UNITED NATIONS (Reuters) - About 66 million people are forcibly displaced worldwide and weak international cooperation and solidarity are behind the rising numbers, the U.N. high commissioner for refugees, Filippo Grandi, said on Thursday.
Grandi, speaking to the United Nations Security Council, said the number of displaced is up from 42 million in 2009, the last time one of his predecessors addressed the 15-member group.
“The sharp rise in forced displacement reflects weaknesses in international cooperation and declining capacity to prevent, contain and resolve conflicts,” Grandi said.
The ongoing conflict in Syria and violence in Iraq account for about a fourth of those currently displaced, Grandi said, adding that a combination of poverty, lack of development, environmental degradation, inequality and persecution combine in poorly governed parts of the world to trigger more crises.
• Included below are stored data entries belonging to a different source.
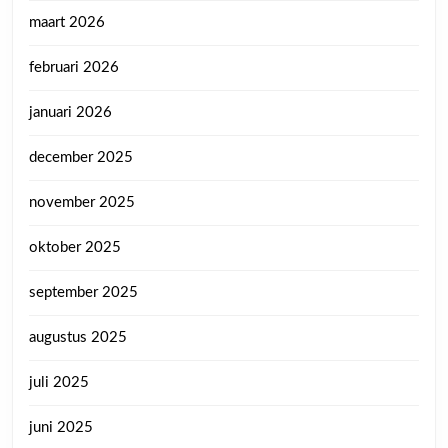
maart 2026
februari 2026
januari 2026
december 2025
november 2025
oktober 2025
september 2025
augustus 2025
juli 2025
juni 2025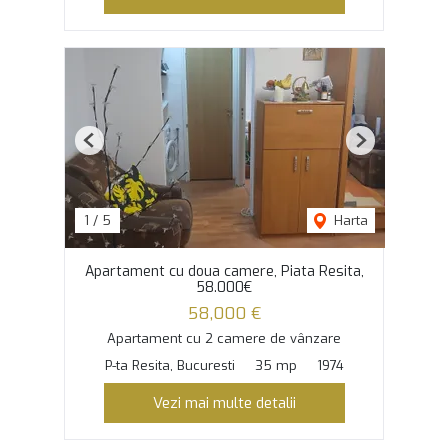
Previous
Next
1
/
5
Harta
Apartament cu doua camere, Piata Resita,
58.000€
58,000 €
Apartament cu 2 camere de vânzare
P-ta Resita, Bucuresti
35 mp
1974
Vezi mai multe detalii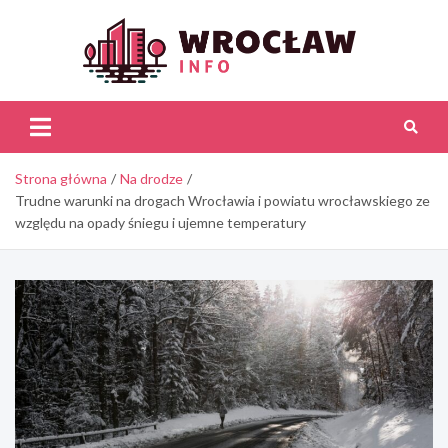
Skip
to
content
Wroc
Inf
Strona główna
Na drodze
Trudne warunki na drogach Wrocławia i powiatu wrocławskiego ze
względu na opady śniegu i ujemne temperatury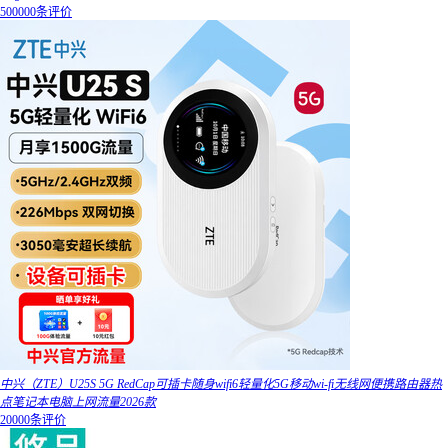
500000条评价
中兴（ZTE）U25S 5G RedCap可插卡随身wifi6轻量化5G移动wi-fi无线网便携路由器热
点笔记本电脑上网流量2026款
20000条评价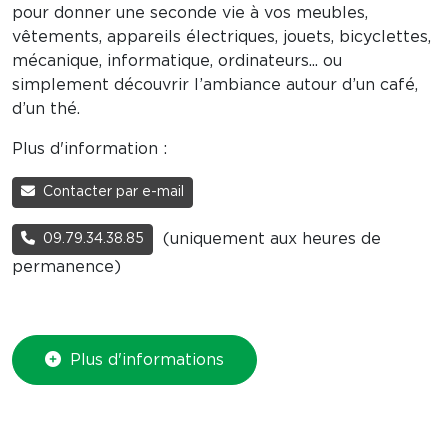
pour donner une seconde vie à vos meubles,
vêtements, appareils électriques, jouets, bicyclettes,
mécanique, informatique, ordinateurs... ou
simplement découvrir l’ambiance autour d’un café,
d’un thé.
Plus d'information :
Contacter par e-mail
(uniquement aux heures de
09.79.34.38.85
permanence)
Plus d'informations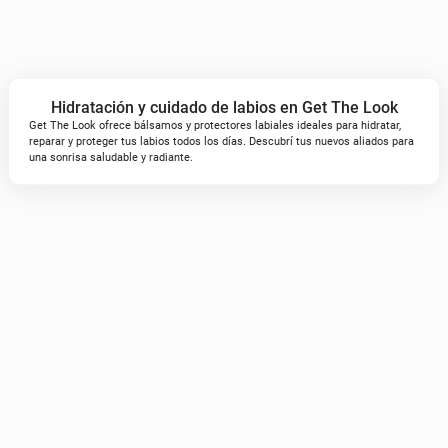
Hidratación y cuidado de labios en Get The Look
Get The Look ofrece bálsamos y protectores labiales ideales para hidratar,
reparar y proteger tus labios todos los días. Descubrí tus nuevos aliados para
una sonrisa saludable y radiante.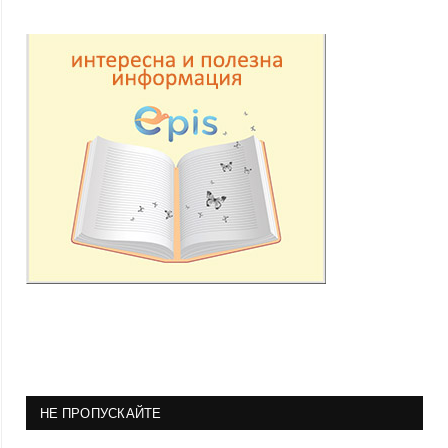
НЕ ПРОПУСКАЙТЕ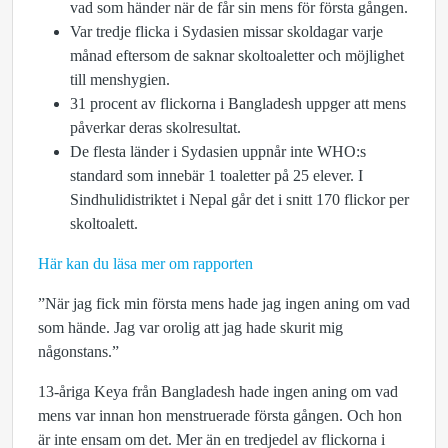
vad som händer när de får sin mens för första gången.
Var tredje flicka i Sydasien missar skoldagar varje
månad eftersom de saknar skoltoaletter och möjlighet
till menshygien.
31 procent av flickorna i Bangladesh uppger att mens
påverkar deras skolresultat.
De flesta länder i Sydasien uppnår inte WHO:s
standard som innebär 1 toaletter på 25 elever. I
Sindhulidistriktet i Nepal går det i snitt 170 flickor per
skoltoalett.
Här kan du läsa mer om rapporten
”När jag fick min första mens hade jag ingen aning om vad
som hände. Jag var orolig att jag hade skurit mig
någonstans.”
13-åriga Keya från Bangladesh hade ingen aning om vad
mens var innan hon menstruerade första gången. Och hon
är inte ensam om det. Mer än en tredjedel av flickorna i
He highlighted the importance of the U.N.’s peace-keeping missions, whose role he called “critical.”
Grandi criticized countries with closed borders and hurdles to asylum access and said some are “often those least impacted by refugee flows, and often wealthy.”
Last month, Grandi singled out Europe, the United States, and Australia for increasingly unwelcoming policies. [nL8N1MD24C]
“Many refugee-hosting states, particularly those neighboring conflict zones, keep their borders open and generously host thousands – sometimes millions – of refugees,” he said.
Grandi asked the Security Council to find political solutions that could prevent even more people from being displaced.
“They, the uprooted people,” Grandi said, “are counting on your leadership to help deliver those solutions.”